下流社会 新たな階層集団の出現

「失敗」「自殺」ときて次は「下流」を読んだわけだけれど。
 いや、別に悲観してたりとかそういうんじゃないですからね。一応。

 かなり数値の表が多い。それを読み取るのがけっこう苦労する本。
 これが売れてるというのはなかなか凄いことだと思う。
 いささか、そう読み取るのか、と不思議に思ったりもしつつ読んでいたが、まあそれがマーケティング・アナリストという職の読み方なのだろう。中流が上下に分裂する、特に下流が増える、というストーリー自体はそんなに無理があるように思えなかったので、大筋では納得といったところ。
 まあずっと表だけ並べても大して変わらないんじゃないか、というくらい全体を通してデータに基づいているというか、ストーリーの提示以外は、ストーリーに沿った表からの読み取りしか行っていない。
「おわりに」で提案もしてるとはいえ、これは酷い。

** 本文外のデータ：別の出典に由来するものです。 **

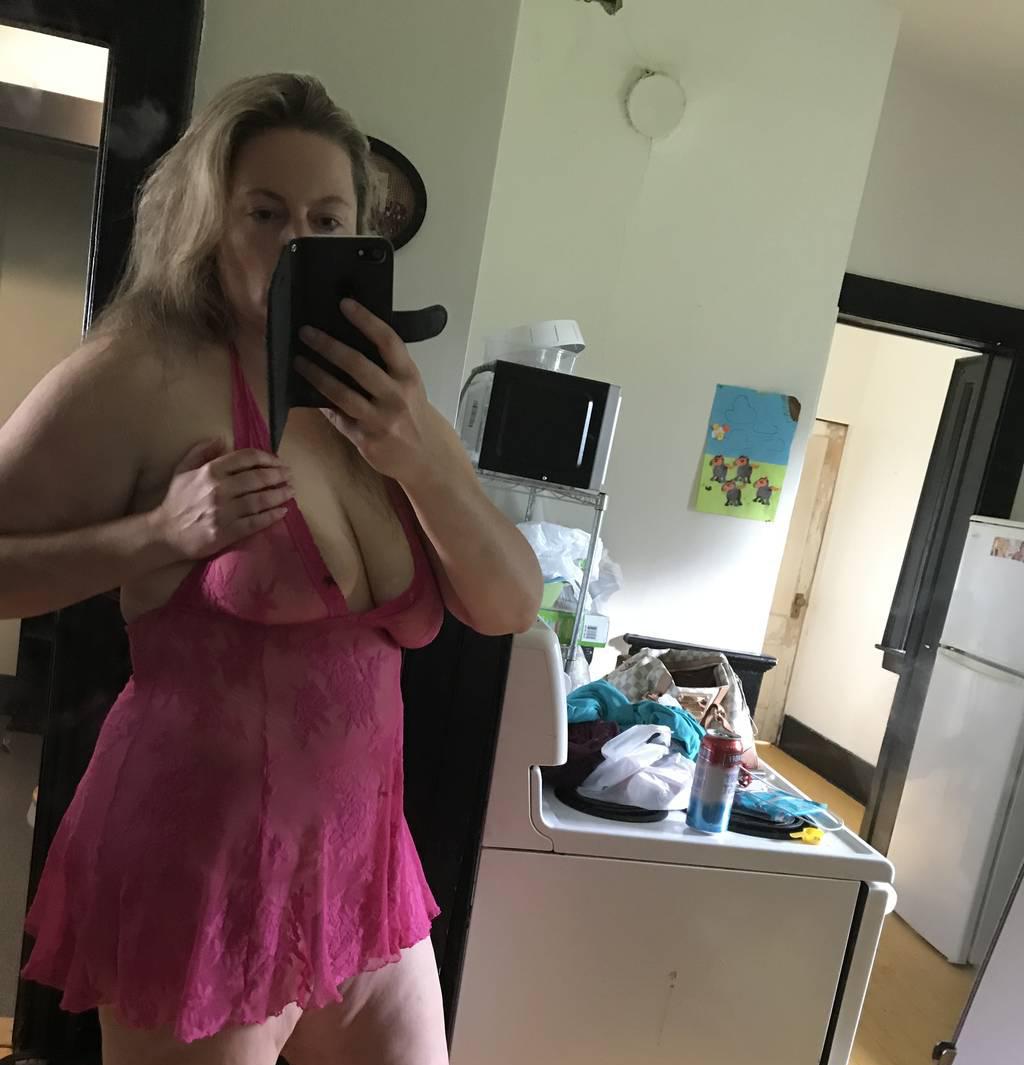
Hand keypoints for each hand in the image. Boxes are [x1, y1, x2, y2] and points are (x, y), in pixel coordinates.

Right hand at [151, 439, 292, 559]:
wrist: (166, 534)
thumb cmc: (177, 500)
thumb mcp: (183, 470)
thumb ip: (201, 452)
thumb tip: (221, 439)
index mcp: (210, 471)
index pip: (246, 458)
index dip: (267, 458)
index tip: (277, 462)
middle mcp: (219, 489)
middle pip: (257, 478)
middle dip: (278, 476)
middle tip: (289, 476)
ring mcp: (225, 511)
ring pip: (260, 500)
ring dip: (279, 495)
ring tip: (290, 492)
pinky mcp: (228, 532)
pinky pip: (256, 522)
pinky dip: (272, 516)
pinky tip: (283, 511)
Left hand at [295, 299, 452, 482]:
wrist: (426, 457)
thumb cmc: (413, 415)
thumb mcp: (408, 388)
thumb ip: (385, 370)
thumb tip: (345, 344)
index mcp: (409, 376)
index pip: (388, 342)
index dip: (366, 320)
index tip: (344, 304)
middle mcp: (396, 396)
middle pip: (358, 365)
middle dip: (328, 346)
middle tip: (306, 332)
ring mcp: (380, 420)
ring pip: (341, 393)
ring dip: (316, 374)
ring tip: (298, 361)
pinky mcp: (366, 439)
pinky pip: (337, 417)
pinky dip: (322, 403)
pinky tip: (308, 392)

機会悪平等はいいとしても、そのために「上」の魅力を削ぐようなことしか言っていない。これでは本末転倒と言える。まあ確かに大学の学費とかは結構するな、と思うが(個人的な感想では、その割りに今受けている大学院講義には満足していない。大学時代の方はそうでもなかったのだが)、大学も法人化とかで国から切り捨てられつつあるところに学費の収入は教える側の給料に響いてくるだろうが、それを無くせというのでは、教える側が減る(あるいは質が低下する)ことは当然ではなかろうか。この提案はどうも世間に迎合しているようにしか思えないし、先細りが予想されるような事柄だと思う。まあ寄付はそんなに悪くないかとは思うが、真に必要なところに金が流れない可能性は勿論ある。メディアの影響で世間により注目されているところに寄付すれば、社会的名誉が買いやすくなるわけだから。
 というわけで、まあ概ね現状と近い将来を見るにはいい本だと思う。いかに社会を流動化させていくか、というのは重要な課題であるように感じた。